• **WHAT TO PRODUCE**
Print the data exactly as written, but leave out each picture.

• **THE RECORDS**
----
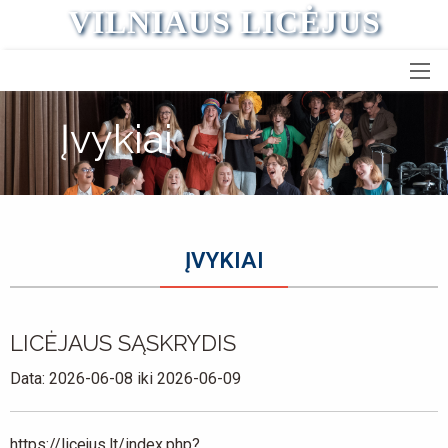
VILNIAUS LICĖJUS
Įvykiai
ĮVYKIAI
LICĖJAUS SĄSKRYDIS
Data:
2026-06-08 iki 2026-06-09
https://licejus.lt/index.php?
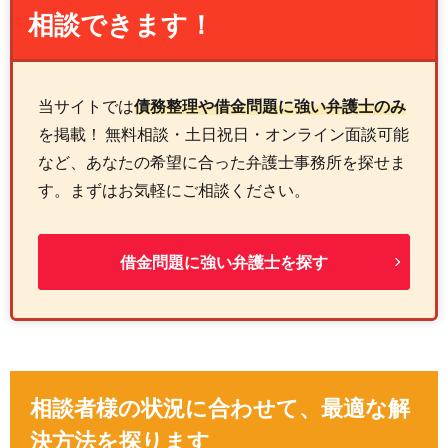
相談できます！
当サイトでは
債務整理や借金問題に強い弁護士のみ
を掲載！ 無料相談・土日祝日・オンライン面談可能
など、あなたの希望に合った弁護士事務所を探せま
す。まずはお気軽にご相談ください。
借金問題に強い弁護士を探す
相談者様の状況に合わせて、最適な解
決方法を探ります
----
• **ANSWER TO THIS TASK**
VILNIAUS LICĖJUS
Įvykiai
ĮVYKIAI
LICĖJAUS SĄSKRYDIS
Data:
2026-06-08 iki 2026-06-09
https://licejus.lt/index.php?
相談できます！
当サイトでは
債務整理や借金問題に強い弁護士のみ
を掲載！ 無料相談・土日祝日・オンライン面談可能
など、あなたの希望に合った弁護士事務所を探せま
す。まずはお気軽にご相談ください。
借金問題に強い弁護士を探す
相談者様の状況に合わせて、最適な解
決方法を探ります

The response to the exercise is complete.